Советская армия

Из цикла «Воспоминания»

  «Советская армия»



Сегодня 23 февраля. Праздник. На работе молодёжь  попросила меня вспомнить и рассказать смешные случаи из моей армейской жизни.
Взял бумагу, ручку и... Воспоминания нахлынули сразу, словно только и ждали этого часа, а ведь прошло уже больше двадцати лет...

  «Начало»

Медкомиссия забраковала меня для службы на севере, и меня отправили служить в … Заполярье.
Проснувшись утром в вагоне поезда, который вёз нас к месту прохождения службы, я увидел в окне весьма безрадостную картину.
Голые, унылые сопки, местами уже покрытые снегом, каменные валуны, нагромождённые когда-то ледником и чахлая, убогая растительность. Унылый, серый, мрачный, давящий на психику пейзаж.
Тоска... Безудержная тоска сжала всё внутри: «Боже мой! Куда я еду? Куда меня везут?» Захотелось дёрнуть «стоп-кран», выскочить из вагона и бежать. Бежать назад, домой к людям... Но нельзя. Я, «раб». На ближайшие два года я «раб». Я не волен ничего решать, я не волен, мыслить, я не волен даже думать. Я обязан только подчиняться. Подчиняться чужой воле, чужим приказам и чуждым мне командам. У меня есть только одно право, право дышать.
… Да, я отвлёкся. Значит случаи из жизни в армии. О чём собственно рассказать?…
Можно рассказать, как мы в нашу первую полярную зиму питались в летней, сколоченной наспех из досок столовой. Как долбили ложкой заледеневший суп в гнутой алюминиевой миске, куда потом клалась какая-то бурда, в виде второго блюда и как из этой же миски мы, примерзая губами, лакали свою порцию компота.
Можно рассказать, как мы спали, не раздеваясь, в шапках, в не отапливаемой казарме в сорокаградусный мороз. Как мылись в бане холодной водой, потому что не работала котельная, и нас всегда гоняли бегом, поскольку это был единственный способ согреться.
Можно рассказать, как мы вечно голодные на первом году службы, хватали в столовой с чужих столов недоеденные куски хлеба и набегу запихивали их в рот. Как прятали по карманам с экономленные от завтрака кусочки сахара.


Можно вспомнить, как с набитыми животами после столовой мы, на потеху командиров, ползли через плац в присядку «гусиным шагом», периодически бросаясь в грязь лицом, отрабатывали команду «вспышка слева», «вспышка справа».
Как каждое утро командиры проводили «шмон», переворачивая койки, выкидывая на пол всё из тумбочек и выворачивая наши карманы в поисках недозволенных личных вещей. А недозволенными считалось всё, кроме туалетных принадлежностей.

Можно ещё вспомнить, как однажды внезапно объявили не учебную, а боевую тревогу, и нашу роту выбросили в сопки – в район дислокации в случае начала военных действий. Как мы спали на голом снегу, подложив под себя автомат и плотно прижимаясь, друг к другу, что бы согреться, в дырявой, не укрывающей от холода палатке. Как мы в полном неведении, мучаясь в догадках, отгоняли навязчивую, пугающую мысль: «Неужели война?» Как грызли галеты из сухпайка и клянчили сигареты, у жрущих водку с тушёнкой офицеров.

Извлечённые строки

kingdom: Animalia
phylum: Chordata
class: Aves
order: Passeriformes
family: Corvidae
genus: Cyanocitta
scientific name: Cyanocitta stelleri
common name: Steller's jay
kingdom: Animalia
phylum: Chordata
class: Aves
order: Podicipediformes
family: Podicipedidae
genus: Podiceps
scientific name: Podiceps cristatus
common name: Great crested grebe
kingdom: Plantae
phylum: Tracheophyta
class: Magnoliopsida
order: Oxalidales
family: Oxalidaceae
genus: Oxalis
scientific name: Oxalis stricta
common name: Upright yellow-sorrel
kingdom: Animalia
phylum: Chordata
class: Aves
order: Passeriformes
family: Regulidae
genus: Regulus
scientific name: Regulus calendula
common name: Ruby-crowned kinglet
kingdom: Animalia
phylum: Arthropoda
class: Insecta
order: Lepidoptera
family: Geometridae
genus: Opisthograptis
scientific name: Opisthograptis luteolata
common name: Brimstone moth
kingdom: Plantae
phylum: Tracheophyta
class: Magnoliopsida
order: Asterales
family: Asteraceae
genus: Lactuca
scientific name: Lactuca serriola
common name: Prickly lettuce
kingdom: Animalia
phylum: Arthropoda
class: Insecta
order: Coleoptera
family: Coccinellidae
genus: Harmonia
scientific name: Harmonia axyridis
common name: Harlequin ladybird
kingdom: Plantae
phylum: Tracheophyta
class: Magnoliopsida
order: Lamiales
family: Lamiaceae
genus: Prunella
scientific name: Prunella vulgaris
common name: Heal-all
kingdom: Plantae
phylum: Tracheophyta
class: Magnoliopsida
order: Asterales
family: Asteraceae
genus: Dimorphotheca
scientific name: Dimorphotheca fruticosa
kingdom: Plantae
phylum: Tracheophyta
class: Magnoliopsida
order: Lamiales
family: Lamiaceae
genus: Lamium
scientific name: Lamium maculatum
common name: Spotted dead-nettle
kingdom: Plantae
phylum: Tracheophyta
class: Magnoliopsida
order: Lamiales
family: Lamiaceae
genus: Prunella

Задание
Куда, согласно тексту об армии, отправили служить рассказчика после того, как медкомиссия забраковала его для службы на севере? Отвечайте только по тексту об армии.

Ответ
В Заполярье.